**Work order:** Restate word for word the lines in the listing below, starting at the line containing "CSRレポート2011" and ending at the line containing "ciones de pobreza, violencia, abandono", both included; leave out the rest.

**Records for this task:**
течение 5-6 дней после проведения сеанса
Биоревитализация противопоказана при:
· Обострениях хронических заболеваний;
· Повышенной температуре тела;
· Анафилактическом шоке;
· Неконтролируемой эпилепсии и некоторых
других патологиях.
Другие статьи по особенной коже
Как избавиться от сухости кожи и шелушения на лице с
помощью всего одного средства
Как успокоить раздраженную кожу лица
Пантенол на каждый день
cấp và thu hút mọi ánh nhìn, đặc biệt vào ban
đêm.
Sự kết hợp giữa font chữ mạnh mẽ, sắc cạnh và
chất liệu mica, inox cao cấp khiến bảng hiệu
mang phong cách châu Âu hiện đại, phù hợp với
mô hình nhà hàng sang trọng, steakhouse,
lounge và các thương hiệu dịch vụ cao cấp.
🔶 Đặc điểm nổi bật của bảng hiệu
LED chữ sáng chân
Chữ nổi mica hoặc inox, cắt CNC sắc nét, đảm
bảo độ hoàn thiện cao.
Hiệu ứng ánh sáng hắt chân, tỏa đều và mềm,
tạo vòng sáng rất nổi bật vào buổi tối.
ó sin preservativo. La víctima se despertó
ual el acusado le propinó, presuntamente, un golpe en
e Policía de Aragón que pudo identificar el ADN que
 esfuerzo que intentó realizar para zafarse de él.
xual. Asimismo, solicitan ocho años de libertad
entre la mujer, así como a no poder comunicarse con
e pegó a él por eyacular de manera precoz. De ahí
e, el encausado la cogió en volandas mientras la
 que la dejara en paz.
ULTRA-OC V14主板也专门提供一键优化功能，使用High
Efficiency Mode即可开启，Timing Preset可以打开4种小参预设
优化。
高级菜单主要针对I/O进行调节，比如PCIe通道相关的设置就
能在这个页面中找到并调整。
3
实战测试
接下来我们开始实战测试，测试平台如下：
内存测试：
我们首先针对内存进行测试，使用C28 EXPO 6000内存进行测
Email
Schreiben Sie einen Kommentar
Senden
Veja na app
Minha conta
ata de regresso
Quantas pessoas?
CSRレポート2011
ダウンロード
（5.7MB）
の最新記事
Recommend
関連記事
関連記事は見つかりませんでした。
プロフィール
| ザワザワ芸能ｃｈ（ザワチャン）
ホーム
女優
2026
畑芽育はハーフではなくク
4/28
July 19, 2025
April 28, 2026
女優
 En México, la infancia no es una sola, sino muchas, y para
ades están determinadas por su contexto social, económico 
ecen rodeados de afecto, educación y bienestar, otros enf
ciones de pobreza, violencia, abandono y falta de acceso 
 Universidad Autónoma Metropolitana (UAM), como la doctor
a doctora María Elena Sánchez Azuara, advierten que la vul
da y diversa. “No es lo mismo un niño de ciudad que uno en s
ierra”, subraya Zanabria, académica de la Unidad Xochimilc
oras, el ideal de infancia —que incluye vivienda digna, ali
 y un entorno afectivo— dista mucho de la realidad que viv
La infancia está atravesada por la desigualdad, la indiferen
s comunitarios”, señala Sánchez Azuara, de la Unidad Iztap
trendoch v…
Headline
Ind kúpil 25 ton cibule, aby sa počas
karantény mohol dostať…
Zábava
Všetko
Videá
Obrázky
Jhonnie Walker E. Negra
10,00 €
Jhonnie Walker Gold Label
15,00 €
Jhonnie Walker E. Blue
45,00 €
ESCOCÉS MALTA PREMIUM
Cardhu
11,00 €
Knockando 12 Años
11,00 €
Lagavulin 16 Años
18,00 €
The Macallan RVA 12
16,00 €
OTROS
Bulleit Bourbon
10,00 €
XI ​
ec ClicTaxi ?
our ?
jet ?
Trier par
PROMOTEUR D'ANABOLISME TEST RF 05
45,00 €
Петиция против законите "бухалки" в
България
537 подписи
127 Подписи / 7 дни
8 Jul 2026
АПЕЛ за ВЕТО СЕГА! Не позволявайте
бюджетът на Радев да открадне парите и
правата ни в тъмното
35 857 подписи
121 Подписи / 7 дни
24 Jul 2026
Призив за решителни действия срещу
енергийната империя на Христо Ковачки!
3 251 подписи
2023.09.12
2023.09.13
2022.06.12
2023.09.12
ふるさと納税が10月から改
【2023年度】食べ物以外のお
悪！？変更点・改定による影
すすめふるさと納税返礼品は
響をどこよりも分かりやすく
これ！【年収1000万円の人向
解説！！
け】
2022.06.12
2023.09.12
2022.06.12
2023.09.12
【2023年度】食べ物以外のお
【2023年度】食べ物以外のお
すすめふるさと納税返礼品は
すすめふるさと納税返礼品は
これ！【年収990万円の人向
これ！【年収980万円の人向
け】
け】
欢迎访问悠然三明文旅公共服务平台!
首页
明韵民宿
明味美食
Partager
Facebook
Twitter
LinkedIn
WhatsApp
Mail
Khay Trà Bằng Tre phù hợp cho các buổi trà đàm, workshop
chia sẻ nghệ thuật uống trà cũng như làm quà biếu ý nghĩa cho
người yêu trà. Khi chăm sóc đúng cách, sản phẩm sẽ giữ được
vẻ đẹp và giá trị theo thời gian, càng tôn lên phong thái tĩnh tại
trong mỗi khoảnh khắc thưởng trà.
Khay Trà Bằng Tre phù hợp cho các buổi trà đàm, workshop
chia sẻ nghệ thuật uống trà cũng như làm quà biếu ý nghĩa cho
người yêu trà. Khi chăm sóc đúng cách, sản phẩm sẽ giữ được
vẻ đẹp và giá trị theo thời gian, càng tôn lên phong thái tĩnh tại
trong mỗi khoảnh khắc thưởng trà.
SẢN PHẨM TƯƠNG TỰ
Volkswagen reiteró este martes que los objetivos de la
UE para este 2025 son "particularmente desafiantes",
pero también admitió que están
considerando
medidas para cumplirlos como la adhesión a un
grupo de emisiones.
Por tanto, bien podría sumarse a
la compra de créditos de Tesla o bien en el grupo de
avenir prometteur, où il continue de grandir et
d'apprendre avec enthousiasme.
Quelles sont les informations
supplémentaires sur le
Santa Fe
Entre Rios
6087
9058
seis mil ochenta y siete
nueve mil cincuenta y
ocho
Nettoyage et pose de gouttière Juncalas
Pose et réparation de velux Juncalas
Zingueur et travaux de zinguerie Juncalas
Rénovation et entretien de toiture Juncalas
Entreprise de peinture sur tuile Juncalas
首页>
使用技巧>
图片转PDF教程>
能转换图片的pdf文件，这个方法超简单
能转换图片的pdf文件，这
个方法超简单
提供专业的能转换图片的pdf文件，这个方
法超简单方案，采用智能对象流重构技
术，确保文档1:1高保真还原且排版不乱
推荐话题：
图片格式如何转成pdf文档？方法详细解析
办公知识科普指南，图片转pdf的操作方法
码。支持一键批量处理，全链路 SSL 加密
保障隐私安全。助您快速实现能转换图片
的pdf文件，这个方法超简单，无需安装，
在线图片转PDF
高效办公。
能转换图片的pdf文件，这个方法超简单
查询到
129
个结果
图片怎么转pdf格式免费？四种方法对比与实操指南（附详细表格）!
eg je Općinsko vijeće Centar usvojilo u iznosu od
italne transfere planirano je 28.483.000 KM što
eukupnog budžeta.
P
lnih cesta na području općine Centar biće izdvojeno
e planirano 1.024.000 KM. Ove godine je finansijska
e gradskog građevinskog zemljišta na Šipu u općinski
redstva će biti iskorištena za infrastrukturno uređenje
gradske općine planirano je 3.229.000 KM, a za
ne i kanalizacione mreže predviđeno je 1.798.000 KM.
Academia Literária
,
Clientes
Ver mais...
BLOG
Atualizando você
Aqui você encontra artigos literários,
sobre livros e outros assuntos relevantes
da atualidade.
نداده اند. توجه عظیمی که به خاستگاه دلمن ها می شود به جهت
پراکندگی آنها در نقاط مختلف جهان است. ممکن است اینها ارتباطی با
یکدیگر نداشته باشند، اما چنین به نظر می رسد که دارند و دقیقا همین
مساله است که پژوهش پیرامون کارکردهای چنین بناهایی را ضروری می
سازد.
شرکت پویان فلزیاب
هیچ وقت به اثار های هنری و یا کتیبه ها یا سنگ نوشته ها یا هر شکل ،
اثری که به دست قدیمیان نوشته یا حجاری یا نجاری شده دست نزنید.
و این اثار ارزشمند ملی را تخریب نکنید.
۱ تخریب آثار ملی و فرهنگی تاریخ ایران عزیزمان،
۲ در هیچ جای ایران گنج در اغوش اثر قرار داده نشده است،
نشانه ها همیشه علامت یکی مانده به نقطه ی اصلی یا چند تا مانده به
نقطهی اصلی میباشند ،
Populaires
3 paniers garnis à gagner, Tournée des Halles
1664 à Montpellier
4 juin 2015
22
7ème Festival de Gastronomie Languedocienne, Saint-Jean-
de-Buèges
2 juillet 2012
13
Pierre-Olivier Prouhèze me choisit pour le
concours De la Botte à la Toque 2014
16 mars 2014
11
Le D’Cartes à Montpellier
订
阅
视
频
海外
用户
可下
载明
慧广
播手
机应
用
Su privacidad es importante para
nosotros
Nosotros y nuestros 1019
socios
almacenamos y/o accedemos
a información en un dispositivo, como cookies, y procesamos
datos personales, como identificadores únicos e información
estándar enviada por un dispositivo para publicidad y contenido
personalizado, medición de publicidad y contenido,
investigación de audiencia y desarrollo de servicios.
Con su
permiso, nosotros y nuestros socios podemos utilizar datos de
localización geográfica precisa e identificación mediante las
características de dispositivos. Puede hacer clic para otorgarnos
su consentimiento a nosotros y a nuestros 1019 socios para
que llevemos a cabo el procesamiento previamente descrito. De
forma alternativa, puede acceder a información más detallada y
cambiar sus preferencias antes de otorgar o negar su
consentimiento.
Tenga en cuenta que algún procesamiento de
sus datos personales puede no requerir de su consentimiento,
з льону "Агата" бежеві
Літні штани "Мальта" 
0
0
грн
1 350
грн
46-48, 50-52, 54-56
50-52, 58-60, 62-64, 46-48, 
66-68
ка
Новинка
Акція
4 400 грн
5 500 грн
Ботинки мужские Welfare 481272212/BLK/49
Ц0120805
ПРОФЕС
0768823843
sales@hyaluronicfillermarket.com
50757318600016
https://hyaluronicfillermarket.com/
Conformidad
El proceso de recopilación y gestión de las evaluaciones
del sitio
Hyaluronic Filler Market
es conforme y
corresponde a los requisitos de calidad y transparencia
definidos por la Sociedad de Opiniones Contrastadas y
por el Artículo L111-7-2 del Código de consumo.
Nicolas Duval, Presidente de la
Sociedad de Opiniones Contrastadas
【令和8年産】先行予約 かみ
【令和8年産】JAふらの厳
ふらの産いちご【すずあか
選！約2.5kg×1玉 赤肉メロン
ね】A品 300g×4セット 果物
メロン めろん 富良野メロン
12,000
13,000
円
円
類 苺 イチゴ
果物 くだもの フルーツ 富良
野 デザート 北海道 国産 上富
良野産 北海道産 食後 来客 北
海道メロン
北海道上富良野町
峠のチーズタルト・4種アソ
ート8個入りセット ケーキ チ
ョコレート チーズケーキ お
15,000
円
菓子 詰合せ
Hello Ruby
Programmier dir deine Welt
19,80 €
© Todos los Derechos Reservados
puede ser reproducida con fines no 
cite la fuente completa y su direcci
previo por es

**Final answer:**
CSRレポート2011
ダウンロード
（5.7MB）
の最新記事
Recommend
関連記事
関連記事は見つかりませんでした。
プロフィール
| ザワザワ芸能ｃｈ（ザワチャン）
ホーム
女優
2026
畑芽育はハーフではなくク
4/28
July 19, 2025
April 28, 2026
女優
 En México, la infancia no es una sola, sino muchas, y para
ades están determinadas por su contexto social, económico 
ecen rodeados de afecto, educación y bienestar, otros enf
ciones de pobreza, violencia, abandono y falta de acceso 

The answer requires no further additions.